DIRECTIVE: Can you present every line of the data below as a Markdown table with the columns "Row" and "Line," numbering the rows and skipping blank lines? Leave the pictures out of the answer.
:: DATA FOR REVIEW
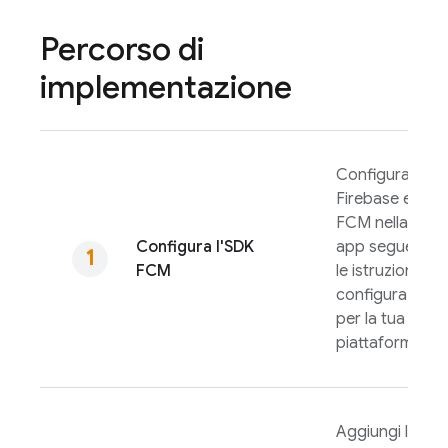
Percorso di
implementazione
Configura
Firebase e
FCM
nella tua
Configura l'SDK
app seguendo
FCM
le istruzioni di
configurazione
per la tua
piattaforma.
Aggiungi la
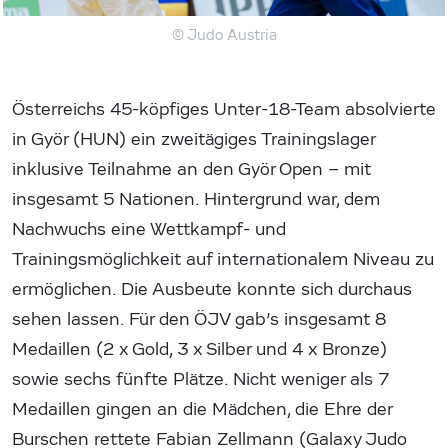
© Judo Austria
Österreichs 45-köpfiges Unter-18-Team absolvierte
in Györ (HUN) ein zweitägiges Trainingslager
inklusive Teilnahme an den Györ Open – mit
insgesamt 5 Nationen. Hintergrund war, dem
Nachwuchs eine Wettkampf- und
Trainingsmöglichkeit auf internationalem Niveau zu
ermöglichen. Die Ausbeute konnte sich durchaus
sehen lassen. Für den ÖJV gab’s insgesamt 8
Medaillen (2 x Gold, 3 x Silber und 4 x Bronze)
sowie sechs fünfte Plätze. Nicht weniger als 7
Medaillen gingen an die Mädchen, die Ehre der
Burschen rettete Fabian Zellmann (Galaxy Judo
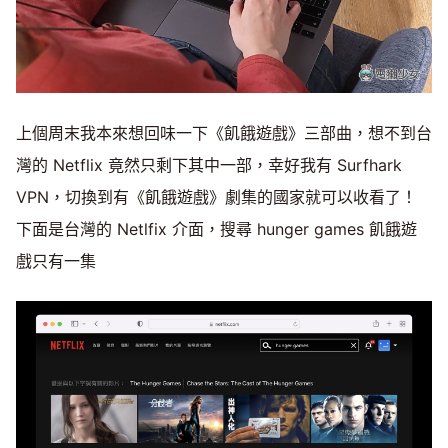
上個周末我本來想回味一下《飢餓遊戲》三部曲，想不到台
灣的 Netflix 竟然只剩下其中一部，幸好我有 Surfhark
VPN，切換到有《飢餓遊戲》劇集的國家就可以收看了！
下面是台灣的 Netlfix 介面，搜尋 hunger games 飢餓遊
戲只有一集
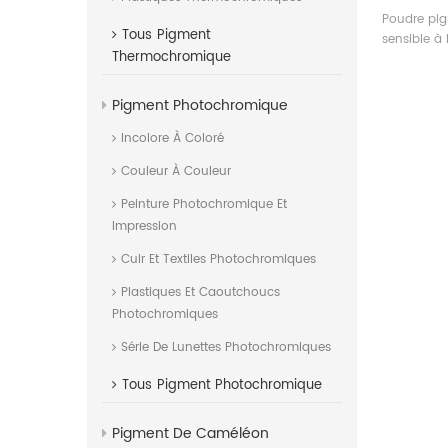
Poudre pig
Tous
Pigment
sensible à
Thermochromique
Pigment Photochromique
Incolore À Coloré
Couleur À Couleur
Peinture Photochromique Et
Impression
Cuir Et Textiles Photochromiques
Plastiques Et Caoutchoucs
Photochromiques
Série De Lunettes Photochromiques
Tous
Pigment Photochromique
Pigment De Caméléon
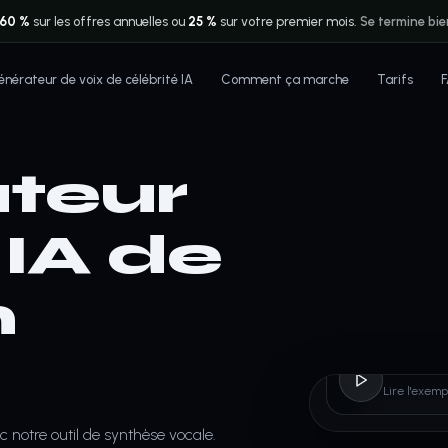
60 %
sur les offres annuelles ou
25 %
sur votre premier mois.
Se termine bie
nérateur de voix de célébrité IA
Comment ça marche
Tarifs
teur
 IA de
n
Natha
Lire l'exem
 notre outil de synthèse vocale.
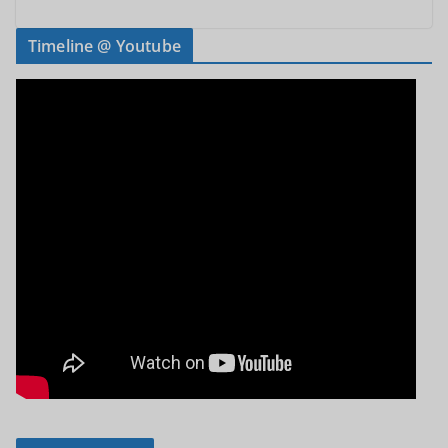
Timeline @ Youtube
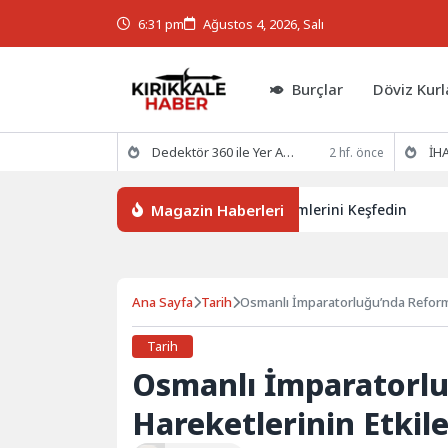
6:31 pm
Ağustos 4, 2026, Salı
Burçlar
Döviz Kurl
Dedektör 360 ile Yer Altının Gizemlerini Keşfedin
İHA
2 hf. önce
Magazin Haberleri
Dedektör 360 ile Yer Altının Gizemlerini Keşfedin
İHAK
Ana Sayfa
Tarih
Osmanlı İmparatorluğu’nda Reform 
Tarih
Osmanlı İmparatorl
Hareketlerinin Etkile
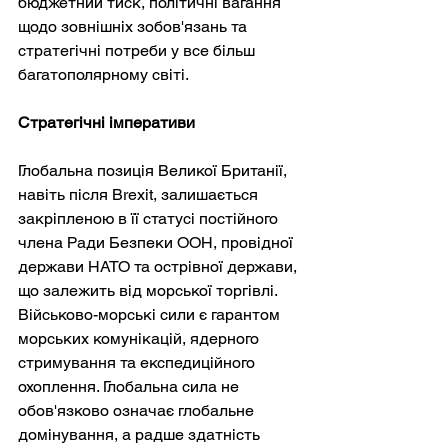
бюджетний тиск, політичні вагання 
щодо зовнішніх зобов'язань та 
стратегічні потреби у все більш 
багатополярному світі.
Стратегічні імперативи
Глобальна позиція Великої Британії, 
навіть після Brexit, залишається 
закріпленою в її статусі постійного 
члена Ради Безпеки ООН, провідної 
держави НАТО та острівної держави, 
що залежить від морської торгівлі. 
Військово-морські сили є гарантом 
морських комунікацій, ядерного 
стримування та експедиційного 
охоплення. Глобальна сила не 
обов'язково означає глобальне 
домінування, а радше здатність 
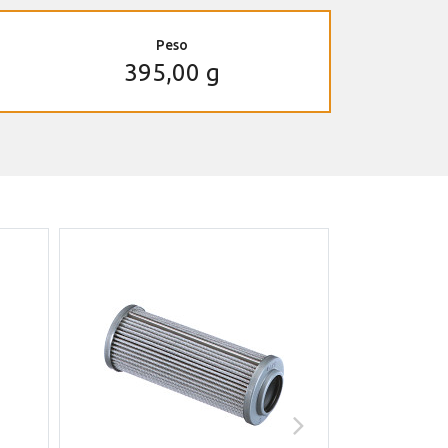
Peso
395,00 g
::::
PROBLEM SOLUTION:
| Row | Line |
|---|---|
| 1 | Percorso di |
| 2 | implementazione |
| 3 | Configura |
| 4 | Firebase e |
| 5 | FCM |
| 6 | nella tua |
| 7 | Configura l'SDK |
| 8 | app seguendo |
| 9 | FCM |
| 10 | le istruzioni di |
| 11 | configurazione |
| 12 | per la tua |
| 13 | piattaforma. |
| 14 | Aggiungi la |
| 15 | © Judo Austria |
| 16 | Österreichs 45-köpfiges Unter-18-Team absolvierte |
| 17 | in Györ (HUN) ein zweitägiges Trainingslager |
| 18 | inklusive Teilnahme an den Györ Open – mit |
| 19 | insgesamt 5 Nationen. Hintergrund war, dem |
| 20 | Nachwuchs eine Wettkampf- und |
| 21 | Trainingsmöglichkeit auf internationalem Niveau zu |
| 22 | ermöglichen. Die Ausbeute konnte sich durchaus |
| 23 | sehen lassen. Für den ÖJV gab’s insgesamt 8 |
| 24 | Medaillen (2 x Gold, 3 x Silber und 4 x Bronze) |
| 25 | sowie sechs fünfte Plätze. Nicht weniger als 7 |
| 26 | Medaillen gingen an die Mädchen, die Ehre der |
| 27 | Burschen rettete Fabian Zellmann (Galaxy Judo |
| 28 | 上個周末我本來想回味一下《飢餓遊戲》三部曲，想不到台 |
| 29 | 灣的 Netflix 竟然只剩下其中一部，幸好我有 Surfhark |
| 30 | VPN，切換到有《飢餓遊戲》劇集的國家就可以收看了！ |
| 31 | 下面是台灣的 Netlfix 介面，搜尋 hunger games 飢餓遊 |
| 32 | 戲只有一集 |
| 33 | Poudre pig |
| 34 | Tous |
| 35 | Pigment |
| 36 | sensible à |
| 37 | Thermochromique |
| 38 | Pigment Photochromique |
| 39 | Incolore À Coloré |
| 40 | Couleur À Couleur |
| 41 | Peinture Photochromique Et |
| 42 | Impression |
| 43 | Cuir Et Textiles Photochromiques |
| 44 | Plastiques Et Caoutchoucs |
| 45 | Photochromiques |
| 46 | Série De Lunettes Photochromiques |
| 47 | Tous |
| 48 | Pigment Photochromique |
| 49 | Pigment De Caméléon |
| 50 | 60 % |
| 51 | sur les offres annuelles ou |
| 52 | 25 % |
| 53 | sur votre premier mois. |
| 54 | Se termine bie |
| 55 | nérateur de voix de célébrité IA |
| 56 | Comment ça marche |
| 57 | Tarifs |
| 58 | teur |
| 59 |  IA de |
| 60 | n |
| 61 | Natha |
| 62 | Lire l'exem |
| 63 |  notre outil de synthèse vocale. |
| 64 | Timeline @ Youtube |
| 65 | 6:31 pm |
| 66 | Ağustos 4, 2026, Salı |
| 67 | Burçlar |
| 68 | Döviz Kurl |
| 69 | Dedektör 360 ile Yer Altının Gizemlerini Keşfedin |
| 70 | İHA |
| 71 | 2 hf. önce |
| 72 | Magazin Haberleri |
| 73 | Dedektör 360 ile Yer Altının Gizemlerini Keşfedin |
| 74 | İHAK |
| 75 | Ana Sayfa |
| 76 | Tarih |
| 77 | Osmanlı İmparatorluğu’nda Reform  |
| 78 | Tarih |
| 79 | Osmanlı İmparatorl |
| 80 | Hareketlerinin Etkile |
| 81 | бюджетний тиск, політичні вагання  |
| 82 | щодо зовнішніх зобов'язань та  |
| 83 | стратегічні потреби у все більш  |
| 84 | багатополярному світі. |
| 85 | Стратегічні імперативи |
| 86 | Глобальна позиція Великої Британії,  |
| 87 | навіть після Brexit, залишається  |
| 88 | закріпленою в її статусі постійного  |
| 89 | члена Ради Безпеки ООН, провідної  |
| 90 | держави НАТО та острівної держави,  |
| 91 | що залежить від морської торгівлі.  |
| 92 | Військово-морські сили є гарантом  |
| 93 | морських комунікацій, ядерного  |
| 94 | стримування та експедиційного  |
| 95 | охоплення. Глобальна сила не  |
| 96 | обов'язково означає глобальне  |
| 97 | домінування, а радше здатність  |
| 98 | Peso |
| 99 | 395,00 g |